Could you set down the listing below exactly and omit its images?

Data segment:
* * * * * * * * *

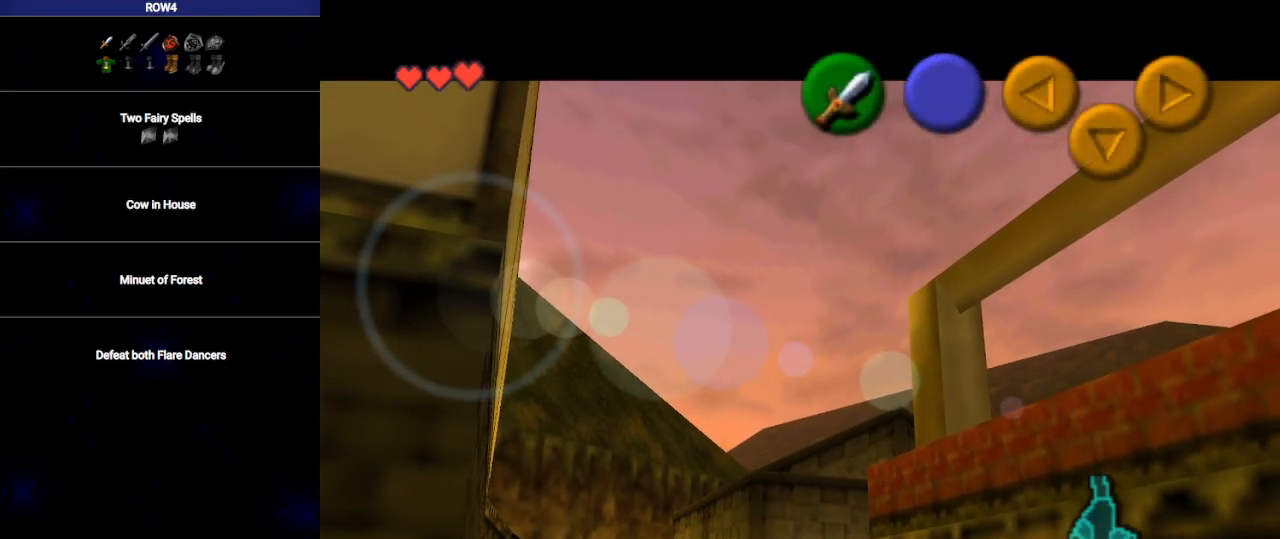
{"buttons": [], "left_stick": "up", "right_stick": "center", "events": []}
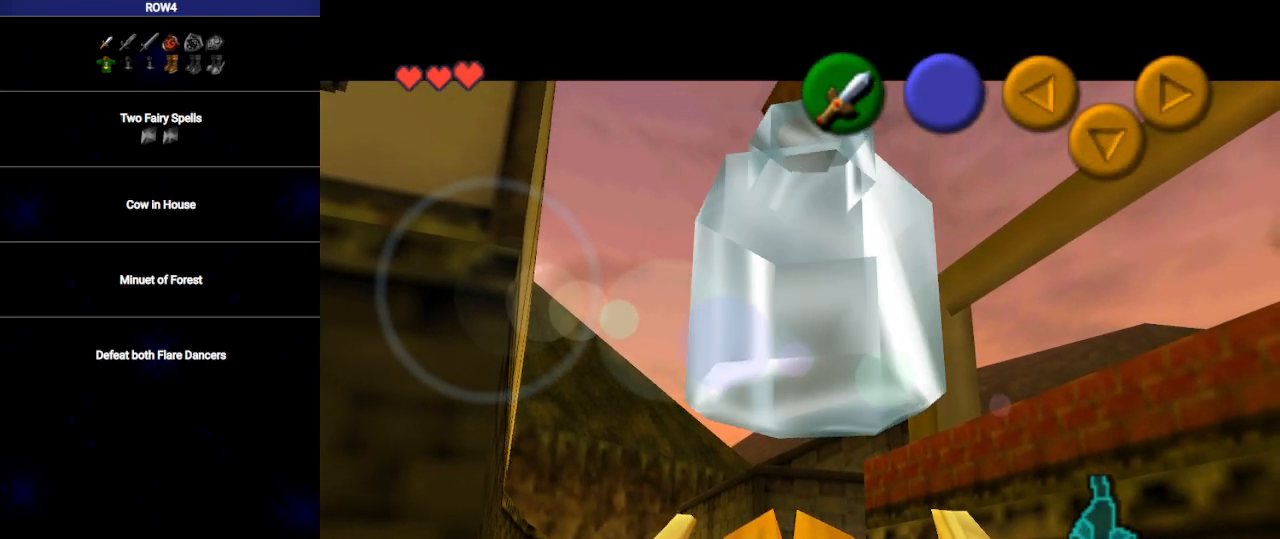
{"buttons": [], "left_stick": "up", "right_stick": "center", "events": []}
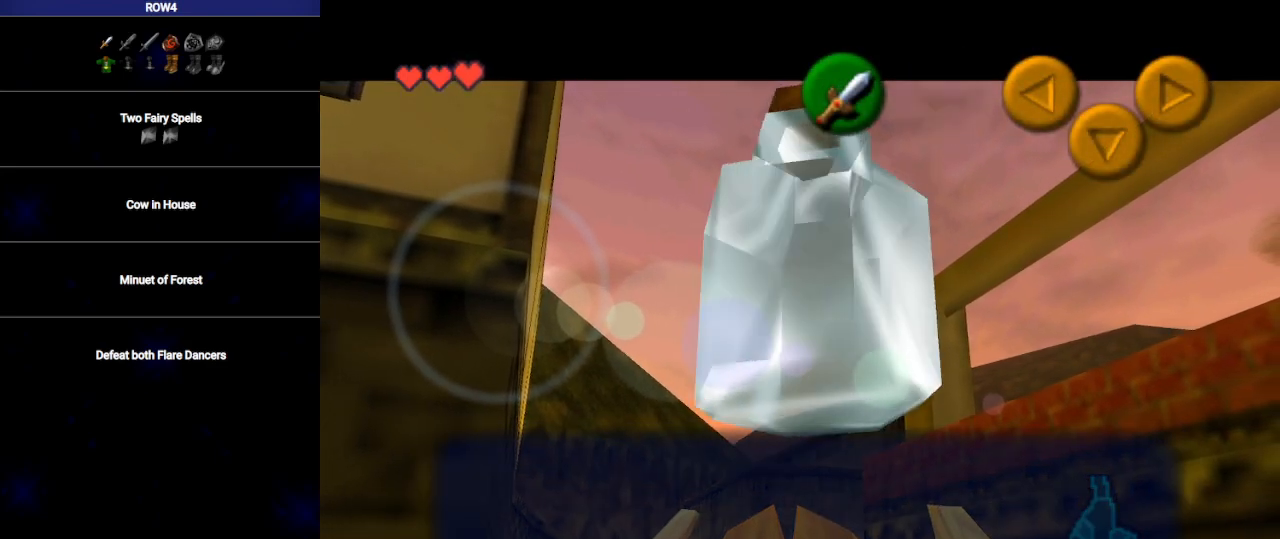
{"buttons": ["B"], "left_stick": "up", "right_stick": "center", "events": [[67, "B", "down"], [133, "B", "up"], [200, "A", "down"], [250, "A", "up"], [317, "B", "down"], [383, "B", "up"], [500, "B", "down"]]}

* * * * * * * * *

Answer box:
{"buttons": [], "left_stick": "up", "right_stick": "center", "events": []}
{"buttons": [], "left_stick": "up", "right_stick": "center", "events": []}
{"buttons": ["B"], "left_stick": "up", "right_stick": "center", "events": [[67, "B", "down"], [133, "B", "up"], [200, "A", "down"], [250, "A", "up"], [317, "B", "down"], [383, "B", "up"], [500, "B", "down"]]}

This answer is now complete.